Attribuer une note parfaite n’est jamais une mince affaire. Pourtant, Once Upon a Time... in Hollywood de Quentin Tarantino semble la mériter pleinement, tant il parvient à ressusciter avec un éclat rare l’atmosphère de Los Angeles en 1969. Ce voyage dans le passé, presque palpable, est une prouesse technique et artistique qui s’impose déjà comme un jalon dans l’histoire du cinéma.
Tarantino, l’un des derniers véritables auteurs d’Hollywood, dispose d’une liberté créative précieuse qu’il met à profit pour donner vie à ses fantasmes visuels et narratifs. Sa mise en scène est exceptionnelle, chaque plan regorgeant d’un soin méticuleux. Le montage alterné, en particulier, est utilisé avec une virtuosité remarquable, créant des enchaînements mémorables. Certaines scènes, notamment celles consacrées à Rick Dalton, restent gravées en mémoire. Tarantino joue avec la frontière entre réalité et fiction, nous perdant dans un entre-deux fascinant. Même les trajets en voiture, habituellement anecdotiques, deviennent ici des moments d’épure cinématographique, rappelant les plans contemplatifs de The Model Shop de Jacques Demy, un film qu’il a d’ailleurs montré à son équipe avant le tournage.
La bande-son, exclusivement intradiégétique, est une réussite absolue. Elle nous plonge littéralement dans l’année 1969, nous transportant sur la banquette arrière aux côtés de Rick Dalton et Cliff Booth. Chaque visionnage révèle de nouveaux détails, des subtilités qui enrichissent cette fresque nostalgique et pleine de sensibilité.
L’adjectif « mélancolique » revient souvent pour décrire ce film, et à juste titre. C’est une déclaration d’amour au cinéma, aux années 60, et à une certaine innocence perdue. Cette nostalgie prend corps à travers Sharon Tate, interprétée avec une douceur lumineuse par Margot Robbie. Sharon n’est pas simplement un personnage : elle est l’incarnation d’une époque insouciante. Son destin tragique, que l’on connaît tous, enveloppe le film d’une tension poignante. Dès sa première apparition, une émotion vive s’impose, nourrie par la conscience inéluctable de ce qui pourrait arriver.
Pour moi, Sharon Tate dépasse son statut d’icône : elle est une figure angélique, comme Tarantino a choisi de la représenter. Découvrir Sharon à travers The Fearless Vampire Killers (Le Bal des vampires), m’avait profondément marqué, et revoir Margot Robbie lui rendre hommage ici m’a bouleversé. Chaque scène où elle apparaît est empreinte de tendresse et de respect, comme un souffle d’espoir suspendu dans le temps.

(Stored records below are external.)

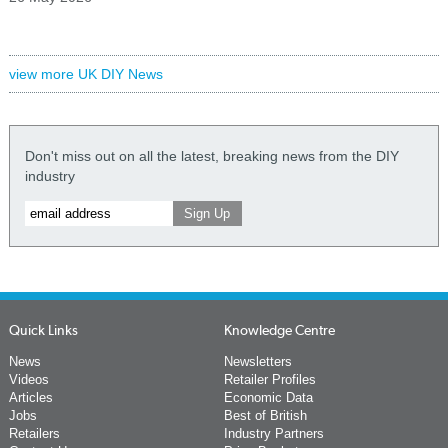
view more UK DIY News
Don't miss out on all the latest, breaking news from the DIY
industry
Quick Links
Knowledge Centre
News
Newsletters
Videos
Retailer Profiles
Articles
Economic Data
Jobs
Best of British
Retailers
Industry Partners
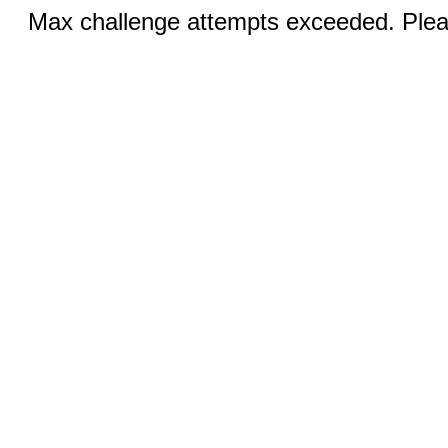
Max challenge attempts exceeded. Pleas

Lorsque la fin s’est approchée, je m’étais résigné à revivre cette tragédie. Et puis, un miracle : Tarantino réécrit l’histoire. Sharon Tate survit, et avec elle, l’innocence triomphe. Ce simple échange à l’interphone, où sa voix résonne doucement, m’a ému aux larmes. Ce moment d’une simplicité désarmante est l’un des plus touchants que j’ai pu vivre au cinéma.
La conclusion, bien que traversée par une violence cathartique, touche profondément. L’espace d’un instant, la réalité se dissipe, laissant place à un rêve où le mal est vaincu. C’est là tout le génie de Tarantino : offrir une échappatoire, une utopie éphémère qui célèbre la beauté et la liberté d’un âge d’or révolu. Once Upon a Time... in Hollywood dépasse son statut de film : c’est une ode vibrante, à la fois nostalgique et lumineuse.